Winner of the 2007 NSK Neustadt Prize for Children’s Literature
“Katherine Paterson articulates important, difficult, and urgent truths, all within the safe haven of her books and within a world, both real and imagined, which she modestly presents in her own wise and at the same time collective voice both on our behalf and for our benefit.“—David Draper Clark, WLT May 2008
Katherine Paterson (b. 1932) was born in China, the daughter of Presbyterian missionaries who returned to the United States at the onset of World War II. Though her first language was Chinese, Paterson learned to read and write in English upon her family’s return to the United States. She graduated summa cum laude from King College with a degree in English, which she applied to teaching children in fifth and sixth grades. Her first book, Who Am I? was published in 1966. Her first children’s book, The Sign of the Chrysanthemum, was published in 1977, and began Paterson’s very successful career writing for children. She is the author of more than thirty books, including fifteen novels for young people, and her works have been translated into more than twenty-five languages.

Problem description: Reproduce the Katherine Paterson prize page above word for word, in full.

Information given:
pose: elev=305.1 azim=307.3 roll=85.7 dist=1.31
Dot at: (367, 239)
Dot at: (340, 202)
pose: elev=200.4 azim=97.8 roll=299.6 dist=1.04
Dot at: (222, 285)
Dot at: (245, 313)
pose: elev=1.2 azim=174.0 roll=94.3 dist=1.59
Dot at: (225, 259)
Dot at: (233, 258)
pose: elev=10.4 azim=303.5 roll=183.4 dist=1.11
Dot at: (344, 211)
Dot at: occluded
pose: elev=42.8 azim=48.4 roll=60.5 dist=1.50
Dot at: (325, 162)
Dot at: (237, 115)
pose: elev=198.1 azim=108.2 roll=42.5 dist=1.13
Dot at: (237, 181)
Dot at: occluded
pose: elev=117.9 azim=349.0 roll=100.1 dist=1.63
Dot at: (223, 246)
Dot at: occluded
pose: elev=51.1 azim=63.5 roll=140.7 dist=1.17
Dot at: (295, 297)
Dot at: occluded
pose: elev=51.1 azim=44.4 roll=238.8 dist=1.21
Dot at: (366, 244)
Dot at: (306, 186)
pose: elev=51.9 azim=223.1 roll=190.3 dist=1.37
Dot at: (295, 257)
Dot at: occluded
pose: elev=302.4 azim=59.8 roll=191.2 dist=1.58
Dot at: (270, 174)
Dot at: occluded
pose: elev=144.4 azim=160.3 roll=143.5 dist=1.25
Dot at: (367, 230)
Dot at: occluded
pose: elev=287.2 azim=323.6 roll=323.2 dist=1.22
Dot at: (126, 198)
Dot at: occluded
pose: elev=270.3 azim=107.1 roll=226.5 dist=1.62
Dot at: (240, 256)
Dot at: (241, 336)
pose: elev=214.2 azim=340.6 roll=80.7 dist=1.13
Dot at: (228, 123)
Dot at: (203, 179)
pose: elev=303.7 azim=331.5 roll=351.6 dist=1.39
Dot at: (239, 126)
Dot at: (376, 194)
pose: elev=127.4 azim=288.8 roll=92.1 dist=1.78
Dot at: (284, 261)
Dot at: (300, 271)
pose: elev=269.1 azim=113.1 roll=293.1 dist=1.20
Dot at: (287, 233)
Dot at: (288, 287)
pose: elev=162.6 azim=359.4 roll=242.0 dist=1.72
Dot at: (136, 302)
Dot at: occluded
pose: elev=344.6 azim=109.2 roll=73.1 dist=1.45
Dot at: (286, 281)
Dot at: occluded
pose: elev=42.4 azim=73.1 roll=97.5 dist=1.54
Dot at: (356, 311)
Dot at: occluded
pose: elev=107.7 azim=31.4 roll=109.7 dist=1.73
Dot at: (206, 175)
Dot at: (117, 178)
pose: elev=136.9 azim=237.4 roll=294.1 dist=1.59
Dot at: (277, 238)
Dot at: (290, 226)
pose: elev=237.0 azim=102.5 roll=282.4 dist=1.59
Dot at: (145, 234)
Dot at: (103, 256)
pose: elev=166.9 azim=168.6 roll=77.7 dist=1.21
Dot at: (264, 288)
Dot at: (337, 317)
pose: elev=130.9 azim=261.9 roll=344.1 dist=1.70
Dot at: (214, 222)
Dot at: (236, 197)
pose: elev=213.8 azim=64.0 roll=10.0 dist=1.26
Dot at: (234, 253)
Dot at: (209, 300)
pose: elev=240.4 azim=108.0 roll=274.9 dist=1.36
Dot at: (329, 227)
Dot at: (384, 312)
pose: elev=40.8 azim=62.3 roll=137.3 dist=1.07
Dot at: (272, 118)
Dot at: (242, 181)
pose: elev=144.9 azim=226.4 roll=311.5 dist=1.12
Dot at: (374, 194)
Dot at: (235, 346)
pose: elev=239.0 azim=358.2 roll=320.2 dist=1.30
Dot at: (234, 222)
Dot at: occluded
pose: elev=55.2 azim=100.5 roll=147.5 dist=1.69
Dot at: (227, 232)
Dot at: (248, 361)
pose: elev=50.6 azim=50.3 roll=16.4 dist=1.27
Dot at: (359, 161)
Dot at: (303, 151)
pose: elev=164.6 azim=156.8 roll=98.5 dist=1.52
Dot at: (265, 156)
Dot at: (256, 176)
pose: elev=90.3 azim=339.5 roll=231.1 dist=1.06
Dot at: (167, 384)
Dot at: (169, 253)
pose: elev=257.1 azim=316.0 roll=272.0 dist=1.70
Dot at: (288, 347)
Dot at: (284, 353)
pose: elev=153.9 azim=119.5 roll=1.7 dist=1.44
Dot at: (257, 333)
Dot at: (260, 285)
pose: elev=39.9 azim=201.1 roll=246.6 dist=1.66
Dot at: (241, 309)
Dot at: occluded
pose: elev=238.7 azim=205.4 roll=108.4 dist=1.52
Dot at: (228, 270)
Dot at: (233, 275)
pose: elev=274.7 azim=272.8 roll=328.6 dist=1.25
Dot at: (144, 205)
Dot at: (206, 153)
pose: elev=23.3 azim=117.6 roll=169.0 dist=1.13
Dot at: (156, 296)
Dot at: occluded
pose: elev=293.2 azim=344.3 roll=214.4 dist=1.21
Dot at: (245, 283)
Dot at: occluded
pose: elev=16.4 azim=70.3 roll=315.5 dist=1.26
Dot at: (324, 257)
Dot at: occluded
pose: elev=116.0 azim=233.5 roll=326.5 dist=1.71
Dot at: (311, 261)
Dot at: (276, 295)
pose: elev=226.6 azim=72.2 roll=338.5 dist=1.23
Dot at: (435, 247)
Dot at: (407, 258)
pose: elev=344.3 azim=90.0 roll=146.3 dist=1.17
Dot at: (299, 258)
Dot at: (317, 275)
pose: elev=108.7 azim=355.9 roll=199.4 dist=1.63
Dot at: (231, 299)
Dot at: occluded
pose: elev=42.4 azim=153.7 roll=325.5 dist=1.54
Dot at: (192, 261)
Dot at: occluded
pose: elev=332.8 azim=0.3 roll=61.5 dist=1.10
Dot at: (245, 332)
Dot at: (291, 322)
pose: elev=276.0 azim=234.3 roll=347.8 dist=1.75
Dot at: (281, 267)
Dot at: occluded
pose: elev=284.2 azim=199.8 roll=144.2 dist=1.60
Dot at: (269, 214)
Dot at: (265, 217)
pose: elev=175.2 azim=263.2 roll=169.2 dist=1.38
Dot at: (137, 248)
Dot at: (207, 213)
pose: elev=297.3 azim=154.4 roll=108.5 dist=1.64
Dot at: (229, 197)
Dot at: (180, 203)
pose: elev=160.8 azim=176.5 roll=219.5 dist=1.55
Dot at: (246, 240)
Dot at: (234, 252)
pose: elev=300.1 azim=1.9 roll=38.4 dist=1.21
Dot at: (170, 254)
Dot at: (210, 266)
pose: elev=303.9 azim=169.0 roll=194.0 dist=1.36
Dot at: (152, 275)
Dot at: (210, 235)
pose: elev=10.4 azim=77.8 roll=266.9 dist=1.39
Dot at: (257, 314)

Output below:
Winner of the 2007 NSK Neustadt Prize for Children’s Literature
“Katherine Paterson articulates important, difficult, and urgent truths, all within the safe haven of her books and within a world, both real and imagined, which she modestly presents in her own wise and at the same time collective voice both on our behalf and for our benefit.“—David Draper Clark, WLT May 2008
Katherine Paterson (b. 1932) was born in China, the daughter of Presbyterian missionaries who returned to the United States at the onset of World War II. Though her first language was Chinese, Paterson learned to read and write in English upon her family’s return to the United States. She graduated summa cum laude from King College with a degree in English, which she applied to teaching children in fifth and sixth grades. Her first book, Who Am I? was published in 1966. Her first children’s book, The Sign of the Chrysanthemum, was published in 1977, and began Paterson’s very successful career writing for children. She is the author of more than thirty books, including fifteen novels for young people, and her works have been translated into more than twenty-five languages.